Sistem dan jaringan teknologi hanyalah sebuah alat/ tools. Penentunya adalah siapa yang menggunakan tools tersebut. Sama seperti pistol. Penentunya adalah siapa yang memegang pelatuknya (a man behind the gun) . Sebagaimana dalam Perang Dunia II. Hitler bukan kalah karena teknologi perangnya ketinggalan zaman. Tapi karena kesombongan diri membuka medan perang di dua blok sekaligus yaitu blok Barat dengan Inggris dan blok Timur dengan Russia.
Dari rentetan perjalanan zaman itu, maka kini peran human being seorang hakim malah menjadi penentu untuk memecahkan segala Volatility, Uncertainty, Complexity, dan Ambiguity dalam masyarakat. Keyakinan hakim menjadi kunci dalam memandu menemukan fakta hukum. Begitu juga sebaliknya.

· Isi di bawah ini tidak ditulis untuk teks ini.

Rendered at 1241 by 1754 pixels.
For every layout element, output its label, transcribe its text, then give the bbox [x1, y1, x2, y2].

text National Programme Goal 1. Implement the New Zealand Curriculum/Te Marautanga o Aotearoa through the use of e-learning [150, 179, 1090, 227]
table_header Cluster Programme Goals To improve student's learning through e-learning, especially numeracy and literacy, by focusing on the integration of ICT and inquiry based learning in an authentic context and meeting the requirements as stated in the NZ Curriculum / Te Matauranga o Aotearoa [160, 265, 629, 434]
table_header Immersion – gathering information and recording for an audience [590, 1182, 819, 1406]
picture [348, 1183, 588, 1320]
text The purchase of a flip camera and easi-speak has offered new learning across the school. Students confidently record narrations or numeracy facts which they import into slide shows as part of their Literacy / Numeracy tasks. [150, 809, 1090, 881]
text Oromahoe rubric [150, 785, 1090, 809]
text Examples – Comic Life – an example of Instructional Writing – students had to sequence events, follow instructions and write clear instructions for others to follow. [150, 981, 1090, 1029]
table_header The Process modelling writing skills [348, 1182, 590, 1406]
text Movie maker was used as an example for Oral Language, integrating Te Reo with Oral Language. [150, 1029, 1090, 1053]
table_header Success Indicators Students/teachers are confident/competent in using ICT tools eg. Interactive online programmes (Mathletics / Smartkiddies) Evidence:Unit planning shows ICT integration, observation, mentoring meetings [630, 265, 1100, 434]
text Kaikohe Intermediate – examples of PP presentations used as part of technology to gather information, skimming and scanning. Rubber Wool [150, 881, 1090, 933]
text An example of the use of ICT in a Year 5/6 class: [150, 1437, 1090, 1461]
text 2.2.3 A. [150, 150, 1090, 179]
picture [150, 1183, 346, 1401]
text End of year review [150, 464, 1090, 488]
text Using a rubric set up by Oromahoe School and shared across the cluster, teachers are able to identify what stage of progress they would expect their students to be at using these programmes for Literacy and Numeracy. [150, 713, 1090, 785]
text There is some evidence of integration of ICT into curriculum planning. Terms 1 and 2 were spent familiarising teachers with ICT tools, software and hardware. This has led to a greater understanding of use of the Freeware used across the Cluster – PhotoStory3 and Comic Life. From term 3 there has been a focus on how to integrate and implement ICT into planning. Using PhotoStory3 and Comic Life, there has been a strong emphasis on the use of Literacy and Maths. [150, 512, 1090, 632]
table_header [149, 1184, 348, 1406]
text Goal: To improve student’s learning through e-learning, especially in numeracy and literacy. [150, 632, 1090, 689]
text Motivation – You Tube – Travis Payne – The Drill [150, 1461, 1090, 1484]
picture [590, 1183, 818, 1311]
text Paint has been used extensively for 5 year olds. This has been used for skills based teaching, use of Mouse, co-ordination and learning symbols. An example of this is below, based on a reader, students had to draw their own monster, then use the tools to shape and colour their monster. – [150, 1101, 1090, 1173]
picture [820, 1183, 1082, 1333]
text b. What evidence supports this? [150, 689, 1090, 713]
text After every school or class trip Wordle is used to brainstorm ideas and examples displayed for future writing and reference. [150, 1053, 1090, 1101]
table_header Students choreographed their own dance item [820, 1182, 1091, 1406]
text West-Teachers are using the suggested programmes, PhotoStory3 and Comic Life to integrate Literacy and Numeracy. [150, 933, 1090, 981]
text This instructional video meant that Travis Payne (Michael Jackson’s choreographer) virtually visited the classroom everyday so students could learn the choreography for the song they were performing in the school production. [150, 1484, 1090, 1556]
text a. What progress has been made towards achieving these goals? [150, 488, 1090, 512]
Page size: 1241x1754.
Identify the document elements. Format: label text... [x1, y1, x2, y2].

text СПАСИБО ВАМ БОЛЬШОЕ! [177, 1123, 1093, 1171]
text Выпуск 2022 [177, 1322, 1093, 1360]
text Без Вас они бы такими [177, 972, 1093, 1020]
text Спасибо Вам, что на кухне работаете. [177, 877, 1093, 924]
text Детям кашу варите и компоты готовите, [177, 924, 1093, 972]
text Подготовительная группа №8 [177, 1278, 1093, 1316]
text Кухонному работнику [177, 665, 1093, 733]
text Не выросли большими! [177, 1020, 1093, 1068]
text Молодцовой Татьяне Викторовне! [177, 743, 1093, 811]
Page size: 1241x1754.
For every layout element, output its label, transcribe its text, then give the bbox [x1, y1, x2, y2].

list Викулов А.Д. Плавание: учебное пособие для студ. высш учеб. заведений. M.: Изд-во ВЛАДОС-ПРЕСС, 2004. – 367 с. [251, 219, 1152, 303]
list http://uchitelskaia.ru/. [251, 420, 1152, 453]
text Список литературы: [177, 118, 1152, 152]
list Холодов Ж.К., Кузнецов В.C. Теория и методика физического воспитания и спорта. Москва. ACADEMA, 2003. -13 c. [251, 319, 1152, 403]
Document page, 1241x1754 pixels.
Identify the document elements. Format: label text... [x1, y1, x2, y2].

Oleh sebab itu, hakim harus semakin dekat dengan Tuhan Yang Maha Esa dan terus memegang teguh Kode Etik dan Pedoman Perilaku Hakim (KEPPH). Sedangkan dalam rumah besar bernegara, Pancasila menjadi sumber dari segala sumber hukum bersama.
Selamat Tahun Baru 2025!
Mari kita jadikan tahun ini sebagai tahun pencapaian terbaik bagi pencari keadilan.